These are chat archives for HdrHistogram/HdrHistogram

8th
Mar 2016
Marshall Pierce
@marshallpierce
Mar 08 2016 01:59
Another question in the queue: in AbstractHistogram:shiftValuesRight, the comment before it throws ArrayIndexOutOfBoundsException says that "Any shifting into the bottom-most half bucket would represents a loss of accuracy". I think I follow, but just in case... Let's say you have a sub bucket count of 2048 and min value 1 (unit magnitude 0), and you have a value of 2048 recorded (first entry in bucket index 1). Conceptually if you shift right twice, that's 512 which can be represented in the bottom bucket, but adjusting the counts index (2048) by -1024 * 2 would get you to bucket 0 which maps to value 0 which is wrong. However, value 4092 (index 2047+1024-1=3070) gets shifted to index 3070-2048 = 1022, which is correct. So, because the bottom half bucket of bucket 0 isn't on half the scale of the top half, the index shift by a multiple of subBucketHalfCount doesn't work right -- is this the "loss of accuracy" you were referring to, aka being wrong?
Gil Tene
@giltene
Mar 08 2016 03:19
Yes. The simple logic test for maintaining accuracy is: if I shift to the right and then shift back to the left, will I always regain my original values? When you shift from lower order buckets that are above the lowest half-bucket, the lower order bucket's unit is 1/2 the size of the next higher bucket maintain the accuracy (e.g. 4000 +/- 2 is the same accuracy as 2000 +/-1, and can be e.g. safely shifted back the other way while maintaining the original 4000 value. Same goes for 2002 +/-2, and since there is not way to represent 4001, it's not a problem). However, when shifting into the bottom half bucket from e.g. the top half of the 0th bucket, you are going from a unit size of 1 to a unit size of 1, where you really need a unit size of 1/2 to maintain accuracy. E.g. shifting 801 +/- 1 by one to the right goes to 400 +/-1, which when shifted back to the left will be 800 (and not the original 801).
Marshall Pierce
@marshallpierce
Mar 08 2016 04:20
Ah, I see. So it's two things: for top half to bottom half shifts, it loses accuracy, and for >0'th bucket to bottom half, it's simply wrong.
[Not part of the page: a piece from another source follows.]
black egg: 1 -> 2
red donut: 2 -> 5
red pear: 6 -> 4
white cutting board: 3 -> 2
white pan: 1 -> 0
Any thoughts re: the ternary for subBucketHalfCountMagnitude? Also, when calculating unitMagnitude, it's (int) Math.floor(...) -- wouldn't the int cast already floor? Or is there some subtletey there I'm missing
Gil Tene
@giltene
Mar 08 2016 10:02
I'll look at the ternary and Math.floor questions later. For the shift thing: the examples I gave were for shifting right by 1. When shifting right by N the same logic applies: right shifts to any buckets other than the bottom half bucket work right (unit ratio is power of 2 that matches the shift), and shifting into the bottom half bucket always has the problem of the unit ratio being off by 1 from what is needed to maintain accuracy.
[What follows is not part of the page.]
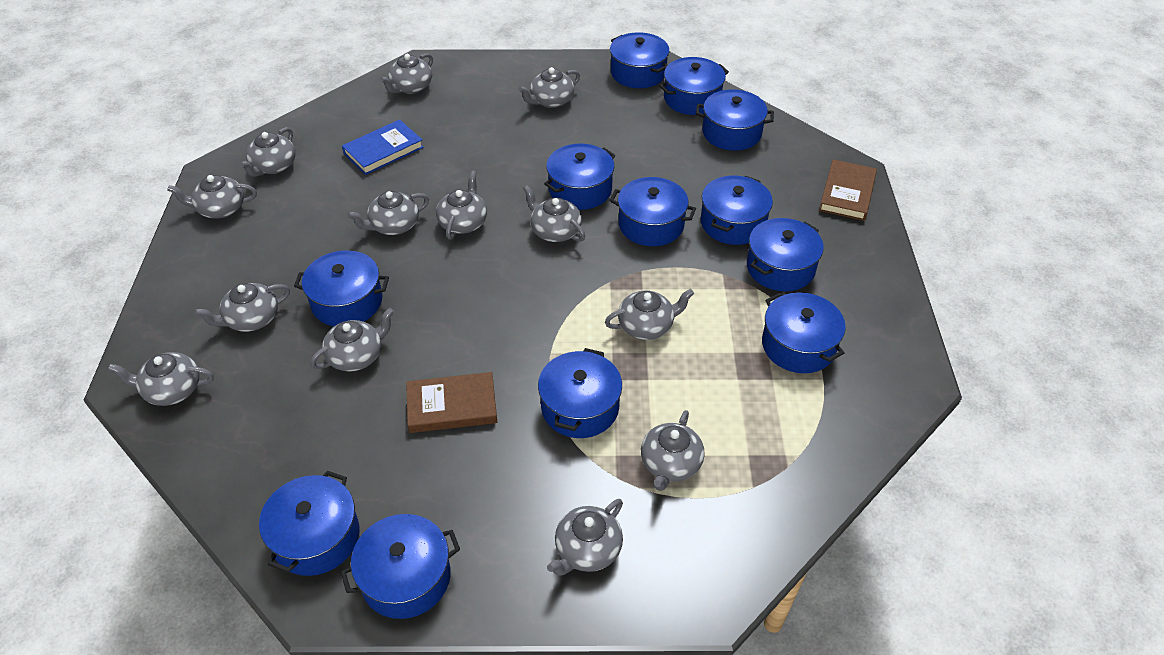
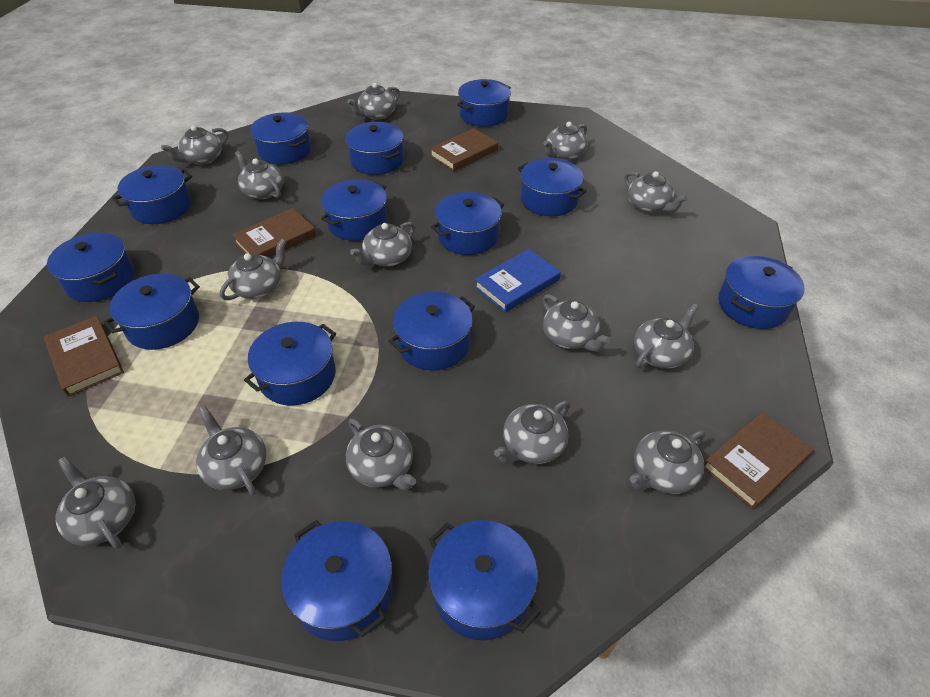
blue pot: 12 -> 14
brown book: 2 -> 4
grey teapot: 13 -> 14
For left shifts there is a matching unit scale issue, which is handled by AbstractHistogram#shiftLowestHalfBucketContentsLeft. Unlike all other buckets, where shifting left can leave values in place in the array since the unit size scales with the shift, shifting values in the bottom half left requires them to be copied one by one to the relevant target indexes, zeroing the original index as we go, and carefully doing it in the right order (if done in a single pass).
Marshall Pierce
@marshallpierce
Mar 08 2016 16:31
OK. I'll implement shifting soon while all this is fresh, but first I'll need getCountAtValue to be able to test shifting, so on that note: in this logic final int index = Math.min(Math.max(0, countsArrayIndex(value)), (countsArrayLength - 1));
  • why is the max there? Even an undersized value shouldn't result in a < 0 index since the bucket and sub bucket index calculations just end up at 0 when the request value is less than the initial min value.
  • for when the value requested is too big and would be clamped to length - 1 by the min, I'm wondering if there's a specific reason it's this way instead of expressing "that value is too big" in some way? As it is, if you had a histogram with a max expressible value of 65,535, and you'd recorded a value there, and you ask for the count at 100 quadrillion, you'll get 1, which seems misleading.